Living The “Open Door Policy”
- Hayley Voorhees
- Apr 4, 2023
- 3 min read
I had a boss once that told his employees that he had an open door policy. This was funny, because his office was a cubicle without a door.
Wikipedia tells me that an open door policy is a communication policy in which the head honcho leaves their office door open to encourage openness and transparency with the employees of the organization. What a cool gesture, right? Especially when you are trying to build a culture of teamwork and positivity. Every great company needs a culture built on the open door policy to retain kind of people you want working for you. Every great music program needs this policy to create a safe environment for students to express themselves authentically.

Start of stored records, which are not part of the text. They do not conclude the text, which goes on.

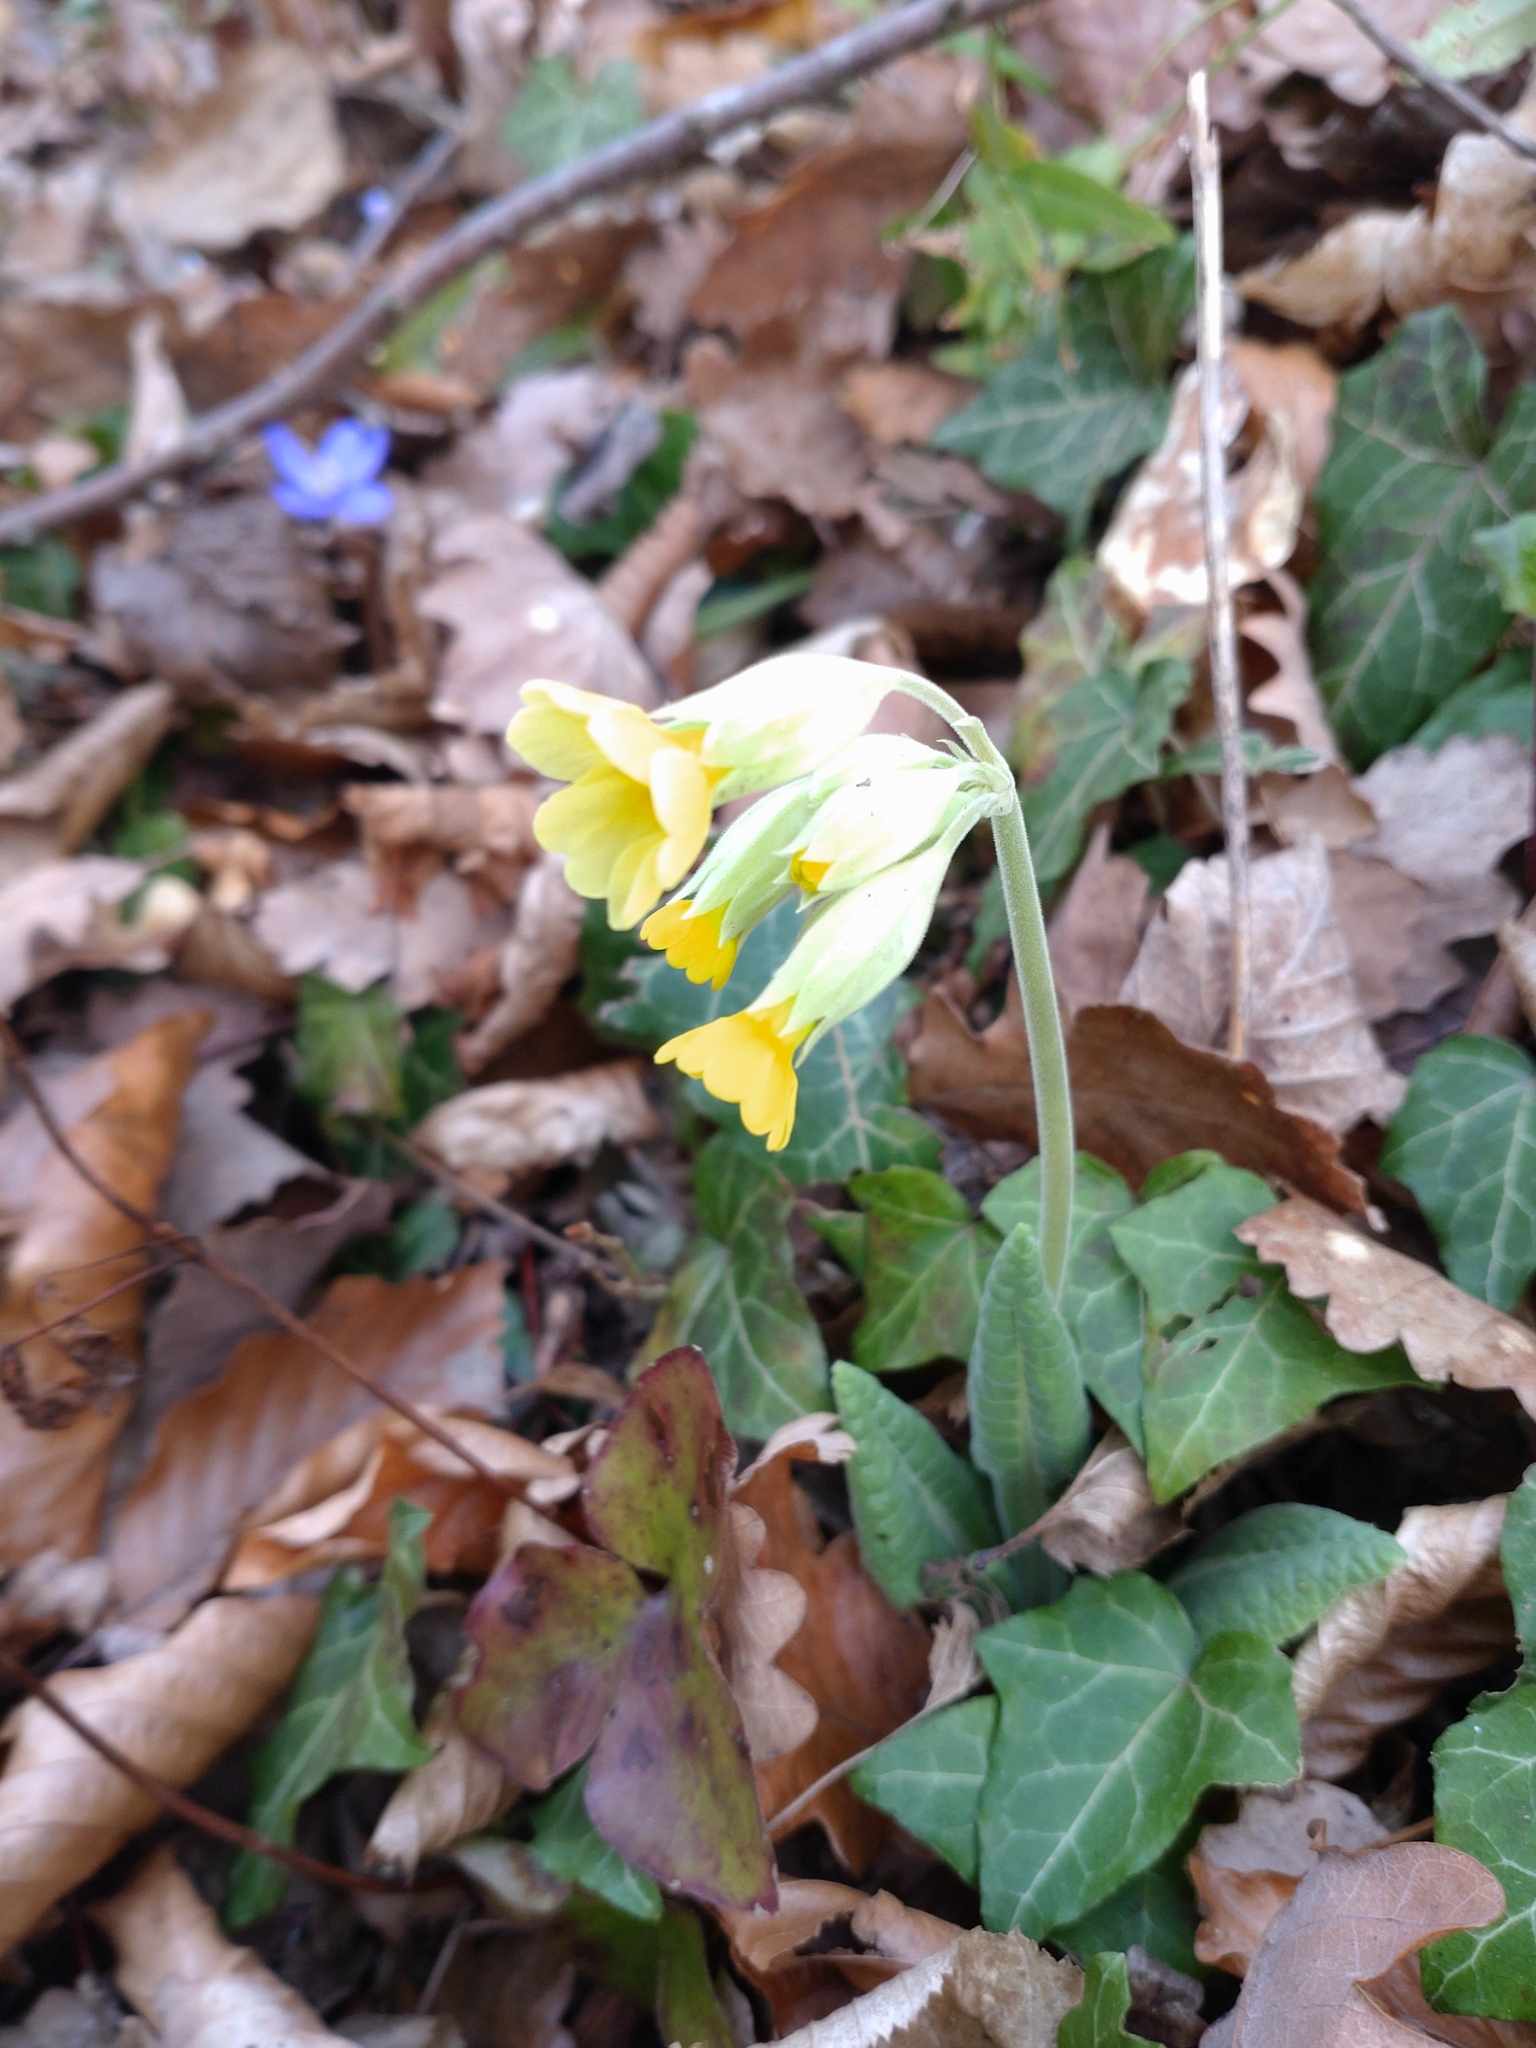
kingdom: Plantae
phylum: Tracheophyta
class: Magnoliopsida
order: Ericales
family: Primulaceae
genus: Primula
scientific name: Primula veris
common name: Cowslip
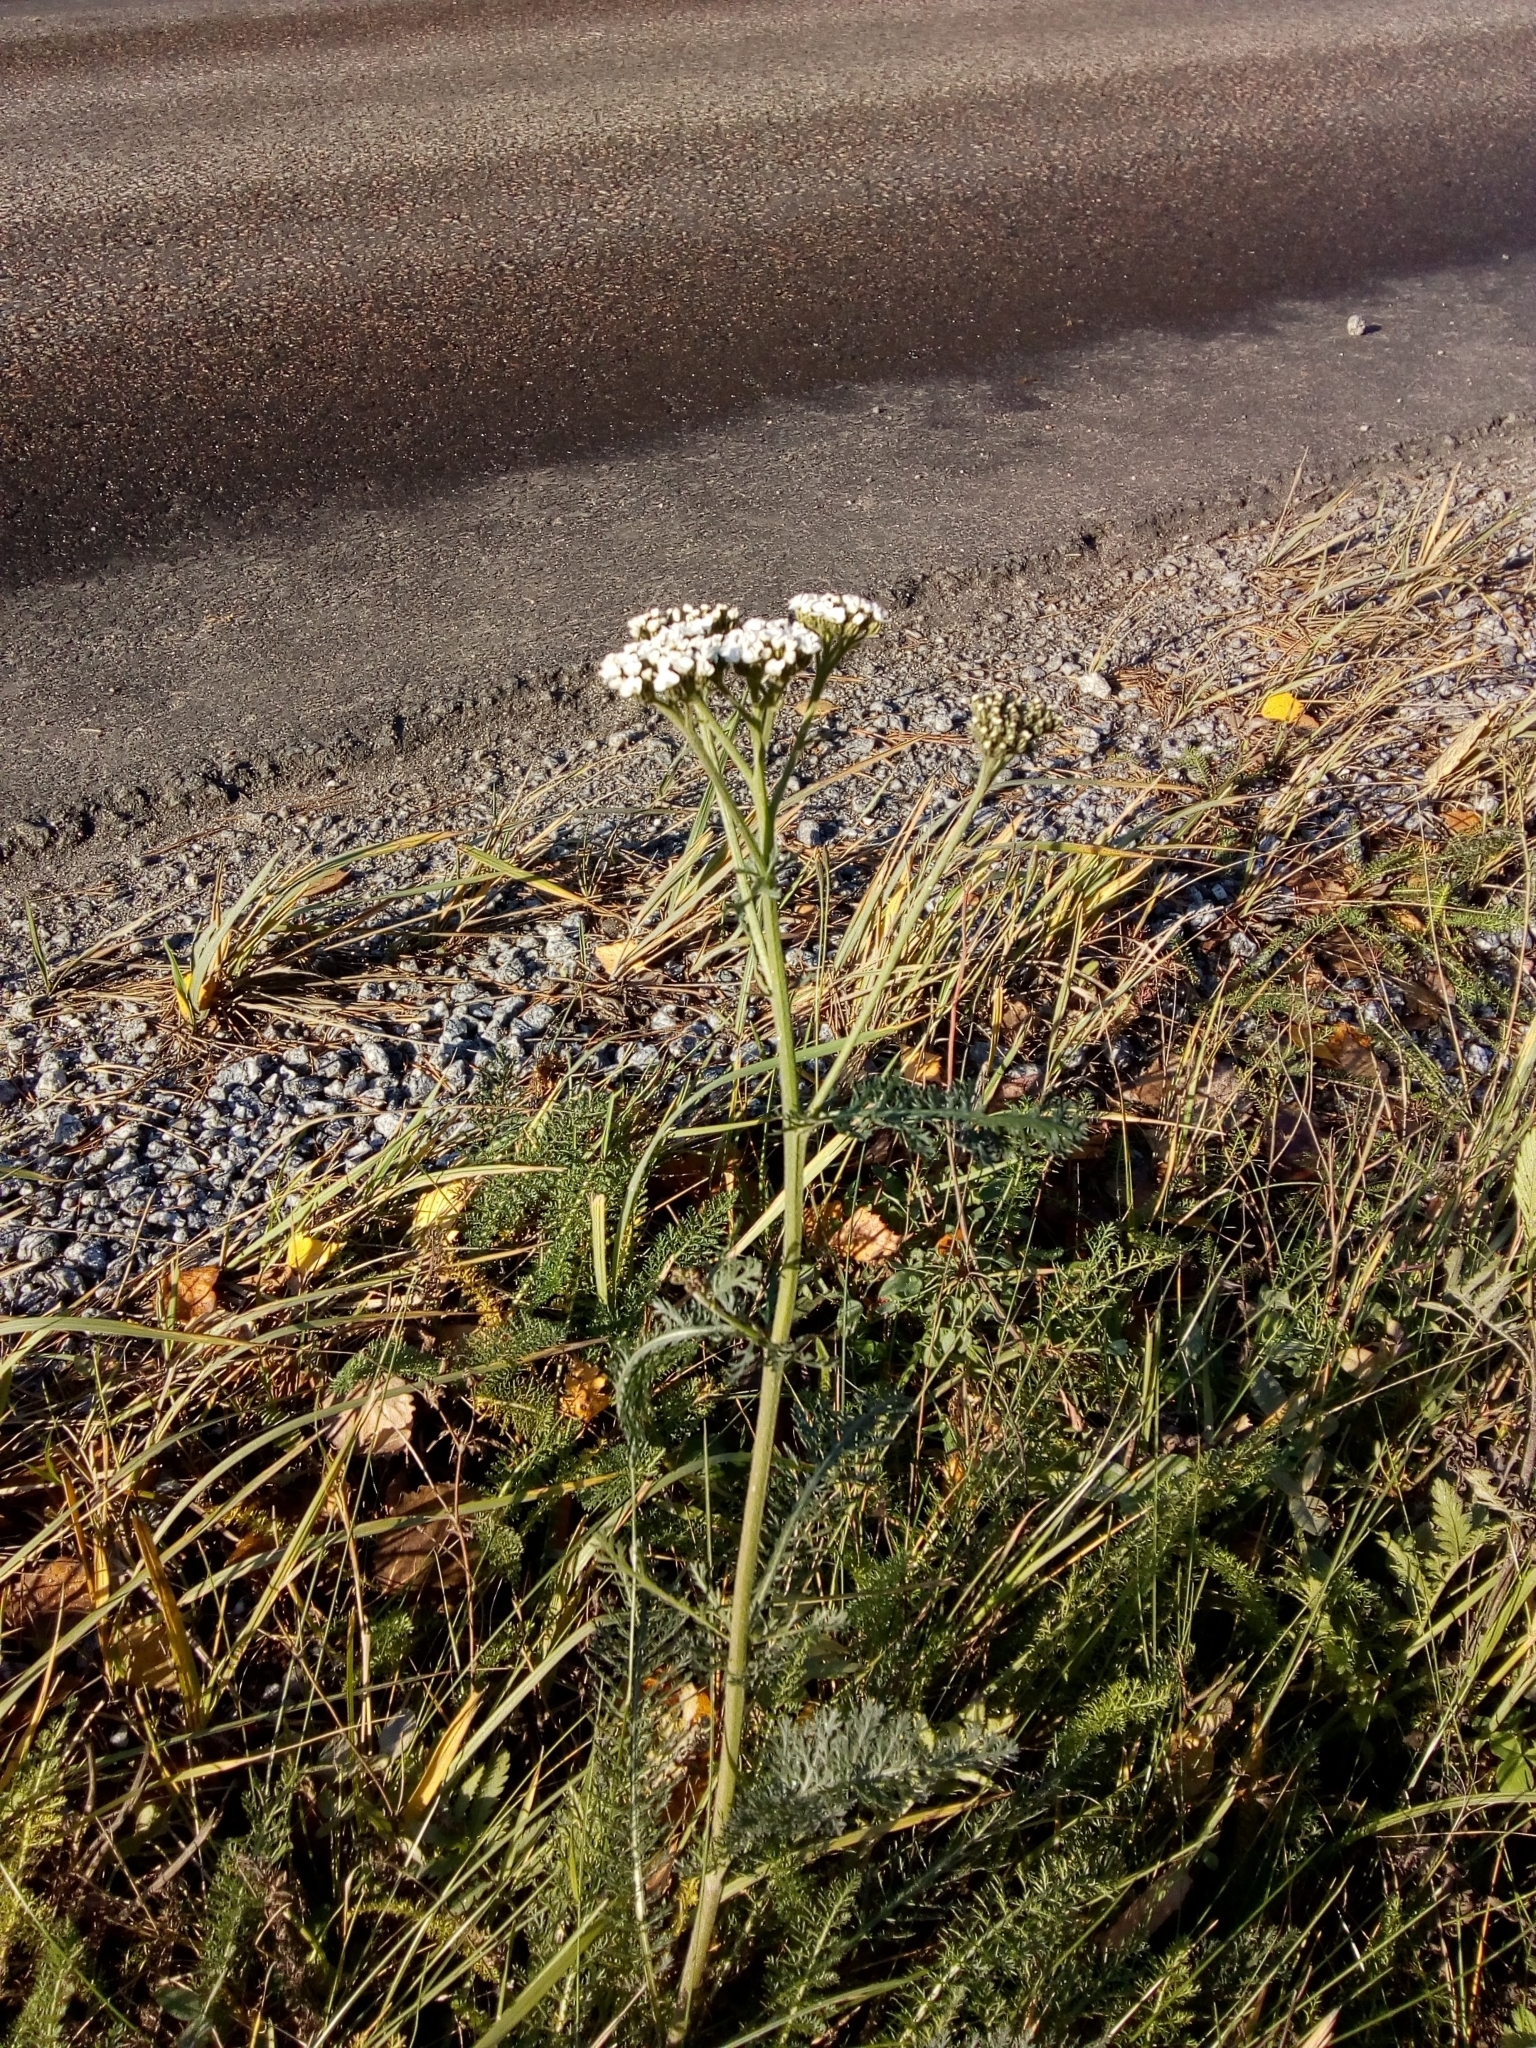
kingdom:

Just telling your employees or your students that you have an open door policy does not build that open and transparent culture you’re going for unless you live out the policy wherever you go. It takes one interaction with an employee to communicate whether you actually have an open door policy or not. In just a matter of seconds, your student decides whether or not your “office” is safe enough for them to share their authentic thoughts. It is not enough to tell people what you believe and what you think. You communicate your thoughts and beliefs through your actions and patterns of behavior.
Here are some things to consider when trying to live out an open door policy:
1. Every single person on this planet simply wants to feel heard and understood.
Am I saying that you have to take everyone’s suggestions? Am I saying you have to agree with what everyone says? No, no, that’s not what I’m saying. This is what I’m saying:
2. Every interaction you have with a colleague or an employee or student (or child or friend and the list continues…) is an opportunity to open the door and be vulnerable.
If you’re not an open person [like me], it takes real effort and cognitive ability to push aside your anxieties and make yourself vulnerable. You’re not going to open the door perfectly every time. But welcoming the opportunities is the first step.
3. After the discussion, ask the person you’re talking to: ”How heard and understood do you feel right now?”
WOW, that might make you uncomfortable just thinking about asking a question like that. Don’t take it personally, just remember this is an opportunity. If the person doesn’t quite feel heard or understood, ask them politely if you can try again. Reflect back to them what they've told you so they know you were listening. Even if you don’t get it quite right, reflecting back gives them the opportunity to clarify their thoughts in an emotionally-safe manner.
4. Free yourself from the vocabulary of “inconvenience.”
I don’t believe in the word: inconvenient. Besides the word ”I”, there is not a word more selfish than ”inconvenient.” We know those people who just walk up to us and completely de-rail everything we are doing (unintentionally). Well, if we’re living out the policy then we basically invited them to come talk to us. Instead of being frustrated or ”inconvenienced”, why not lean into it? You’re not the center of the universe. Another human being is seeking to have a meaningful interaction. Is the task you are doing more important than this human being? Are YOU more important than this human being?
If you want the people around you to see that you are a certain way or hold a certain value, live it out vulnerably and authentically, and you will be seen.